GOAL OF THE EXERCISE — Keep the text of the data exactly as it is and omit each picture from the copy.
======
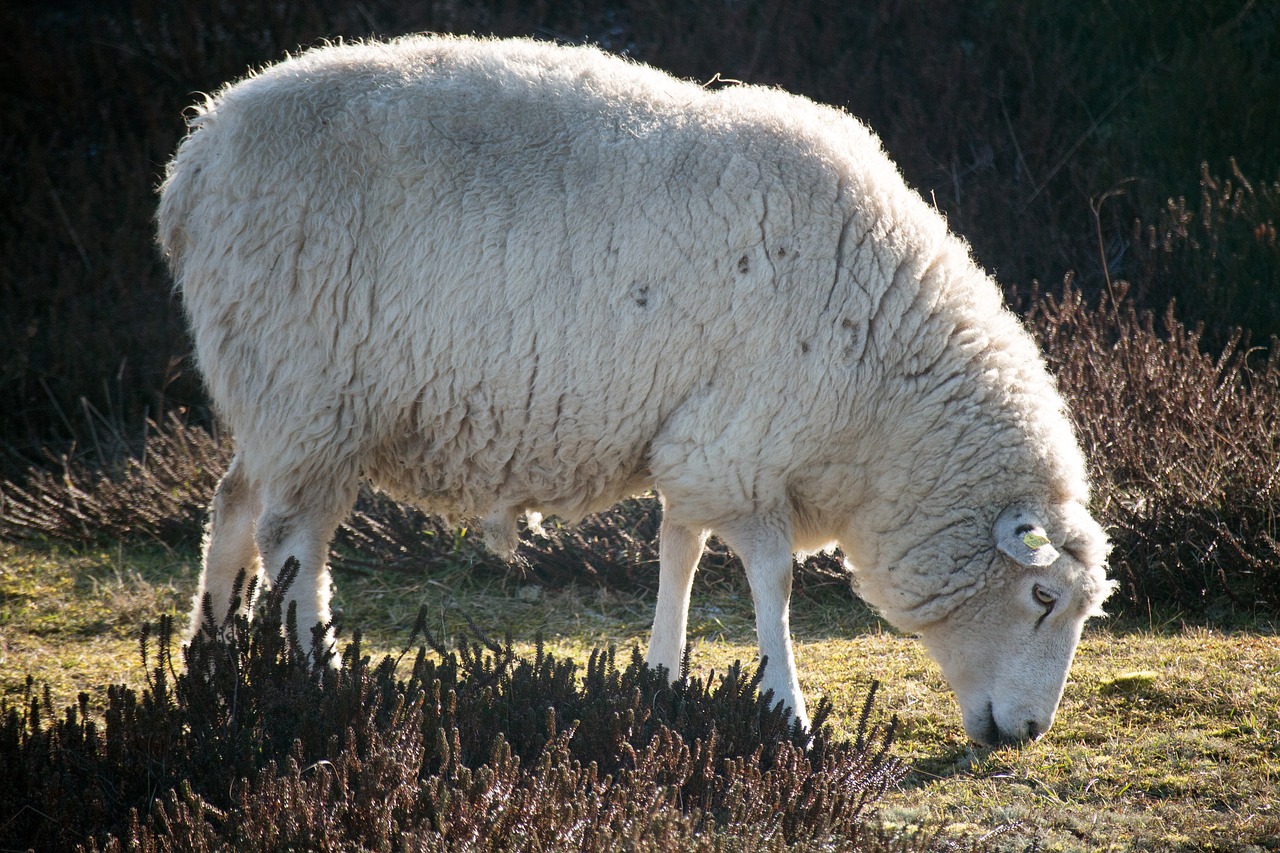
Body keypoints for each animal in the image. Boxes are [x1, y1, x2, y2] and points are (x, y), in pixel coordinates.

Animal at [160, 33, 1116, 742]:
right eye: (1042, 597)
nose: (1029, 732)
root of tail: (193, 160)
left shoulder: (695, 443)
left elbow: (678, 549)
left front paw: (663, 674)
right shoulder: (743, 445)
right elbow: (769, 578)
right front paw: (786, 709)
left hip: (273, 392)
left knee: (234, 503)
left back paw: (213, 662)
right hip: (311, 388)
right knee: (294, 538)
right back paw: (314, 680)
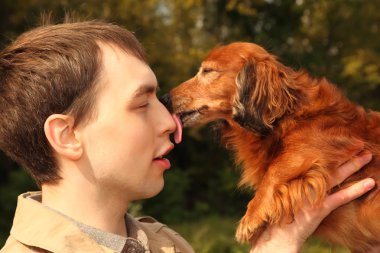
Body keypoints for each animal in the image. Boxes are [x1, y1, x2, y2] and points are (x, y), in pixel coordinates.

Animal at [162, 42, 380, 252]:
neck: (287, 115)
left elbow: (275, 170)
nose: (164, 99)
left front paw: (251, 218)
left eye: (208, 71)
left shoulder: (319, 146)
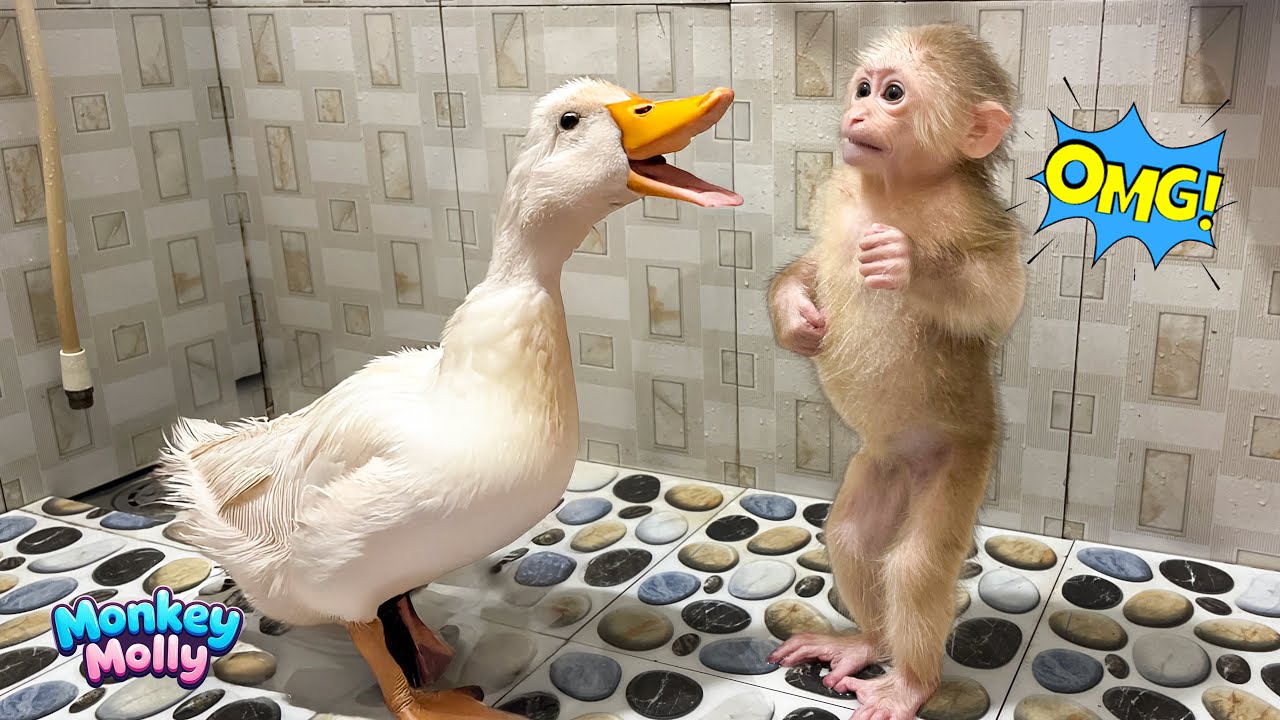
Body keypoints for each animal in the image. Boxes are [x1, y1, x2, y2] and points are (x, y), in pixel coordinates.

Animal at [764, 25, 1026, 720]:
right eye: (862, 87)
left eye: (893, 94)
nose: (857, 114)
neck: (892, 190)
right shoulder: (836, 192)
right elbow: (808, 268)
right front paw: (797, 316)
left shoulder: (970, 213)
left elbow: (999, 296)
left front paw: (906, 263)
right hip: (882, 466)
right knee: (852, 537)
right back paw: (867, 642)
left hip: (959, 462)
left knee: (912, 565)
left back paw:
======
RESPONSE BELOW —
Body keypoints for each animal in the image. Boxes are [x1, y1, x2, y2] and points are (x, y), in pixel coordinates.

Animal at [160, 33, 1116, 742]:
right eye: (1042, 597)
nose: (1029, 732)
root of tail: (193, 160)
left shoulder: (695, 443)
left elbow: (678, 549)
left front paw: (663, 674)
right shoulder: (743, 445)
right elbow: (769, 578)
right front paw: (786, 709)
left hip: (273, 392)
left knee: (234, 503)
left back paw: (213, 662)
right hip: (311, 388)
right knee: (294, 538)
right back paw: (314, 680)
Body keypoints for each animal in the image. Boxes are [x1, y1, x2, y2] and points are (x, y), in pixel coordinates.

Animal at [162, 42, 380, 252]:
neck: (287, 115)
left elbow: (275, 170)
nose: (164, 99)
left front paw: (251, 218)
left eye: (208, 71)
left shoulder: (319, 146)
Body keypoints for each animal in the image. Boxes are [x1, y1, x2, y2] and points are (x, y), in pixel coordinates.

Animal at [764, 25, 1026, 720]:
right eye: (862, 87)
left eye: (893, 94)
nose: (857, 114)
neck: (892, 190)
right shoulder: (836, 192)
right elbow: (808, 268)
right front paw: (797, 316)
left shoulder: (970, 213)
left elbow: (999, 296)
left front paw: (906, 263)
right hip: (882, 466)
right knee: (852, 537)
right back paw: (867, 642)
left hip: (959, 462)
left knee: (912, 565)
left back paw:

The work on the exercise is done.